Despite the dollars FEMA is doling out this season due to wildfires, Maurstad isn’t worried about the well running dry while the need is still there.
“Congress and the president have never failed to provide the necessary funding for either fire management assistance grants or presidentially declared disasters, so when the time comes Congress will provide the necessary funds,” he said.
About 2,100 businesses and individuals have applied statewide for FEMA assistance in connection with this year’s wildfires. Maurstad considers that a fairly low number, given the quantity and severity of the fires. He said it suggests that many already had good insurance protection, and also indicates how good a job firefighters did in protecting communities.
Maurstad was appointed by Bush to his position and began last October. He previously served as lieutenant governor in Nebraska, and prior to that served in the state legislature there, and earlier still as mayor of Beatrice, Neb.

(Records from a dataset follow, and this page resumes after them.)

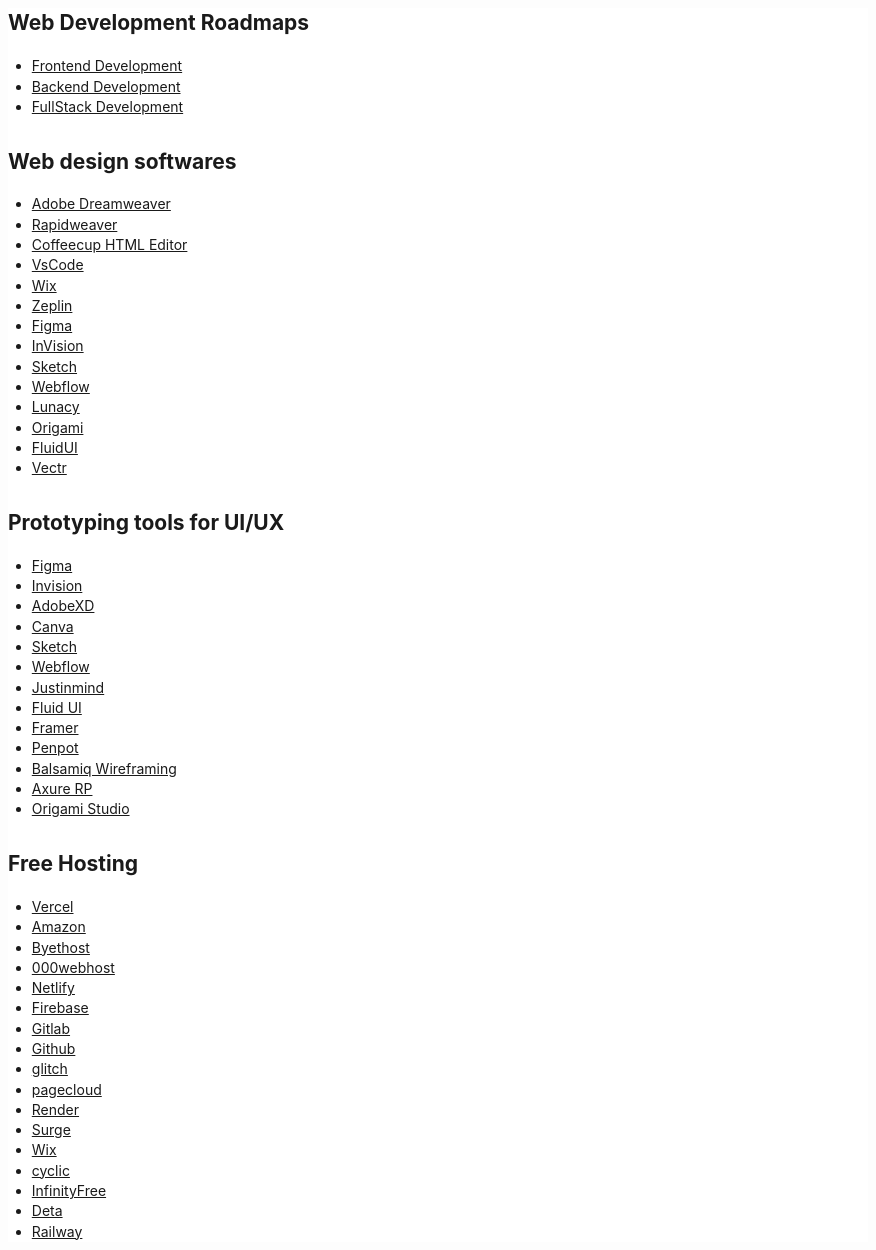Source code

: ## Web Development Roadmaps

- [Frontend Development](https://roadmap.sh/frontend)
- [Backend Development](https://roadmap.sh/backend)
- [FullStack Development](https://www.theinsaneapp.com/2020/11/web-developer-roadmap-by-kamran-ahmed.html)

## Web design softwares

- [Adobe Dreamweaver](https://www.adobe.com/in/products/dreamweaver.html)
- [Rapidweaver](https://www.realmacsoftware.com/rapidweaver/)
- [Coffeecup HTML Editor](https://www.coffeecup.com/html-editor/)
- [VsCode](https://code.visualstudio.com/)
- [Wix](https://www.wix.com/)
- [Zeplin](https://zeplin.io/)
- [Figma](https://www.figma.com/design/?utm_source=google&utm_medium=cpc&utm_campaign=17873985255&utm_term=design%20software&utm_content=613237509572&gclid=Cj0KCQjwkt6aBhDKARIsAAyeLJ2tS_qfB9w63_uwByAElTGIXk3qtPAajqy-1XXZRc_sjn-xXjlw4WYaArnaEALw_wcB)
- [InVision](https://www.invisionapp.com/)
- [Sketch](https://www.sketch.com/)
- [Webflow](https://www.g2.com/products/webflow/reviews)
- [Lunacy](https://icons8.com/lunacy)
- [Origami](https://origami.design/)
- [FluidUI](https://www.fluidui.com/)
- [Vectr](https://vectr.com/)


## Prototyping tools for UI/UX

- [Figma](https://www.figma.com/)
- [Invision](https://www.invisionapp.com/studio)
- [AdobeXD](https://www.adobe.com)
- [Canva](https://designerup.co/blog/canva-for-ux-ui-designers/)
- [Sketch](https://www.sketch.com/)
- [Webflow](https://webflow.com/)
- [Justinmind](https://illa.ai/ai-agent/ILAex4p1C7ZJ/detail)
- [Fluid UI](https://www.fluidui.com/)
- [Framer](https://www.framer.com/)
- [Penpot](https://penpot.app/)
- [Balsamiq Wireframing](https://balsamiq.com/)
- [Axure RP](https://www.axure.com/)
- [Origami Studio](https://origami.design/)

## Free Hosting

- [Vercel](https://vercel.com)
- [Amazon](https://aws.amazon.com)
- [Byethost](https://byet.host/)
- [000webhost](https://www.hostinger.in/recommended/free-hosting-special?utm_medium=affiliate&utm_source=aff17049&utm_campaign=276&session=102400793e16b079c1f6fc50c61289)
- [Netlify](https://www.netlify.com)
- [Firebase](https://firebase.google.com)
- [Gitlab](https://docs.gitlab.com/ee/user/project/pages/)
- [Github](https://github.com/)
- [glitch](https://glitch.com/)
- [pagecloud](https://www.pagecloud.com/)
- [Render](https://render.com)
- [Surge](https://surge.sh)
- [Wix](https://www.wix.com/html5en/hiker-hosting)
- [cyclic](https://app.cyclic.sh/#/)
- [InfinityFree](https://www.infinityfree.net/)
- [Deta](https://deta.sh)
- [Railway](https://railway.app)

His brief tenure with FEMA has been eventful. He joined the agency just after the Sept. 11 terrorist attacks, and a few months before the Winter Games in Salt Lake City. He was involved in last-minute disaster preparations for the Games.
Fortunately, there were no major incidents at the Olympics, he said. But had there been, officials would have been prepared, Maurstad said, due to what he called “another good example of local, state, federal cooperation, and just cooperation amongst the federal family.”
As a newcomer to Colorado and his job, Maurstad remains somewhat wide-eyed about the state’s terrain and the challenges it presents.
“I’m just always amazed at the scope of the land and the mountains and the communities that are involved. There’s a lot to be managed out here, a lot of federal land. The scope of that always impresses me,” he said.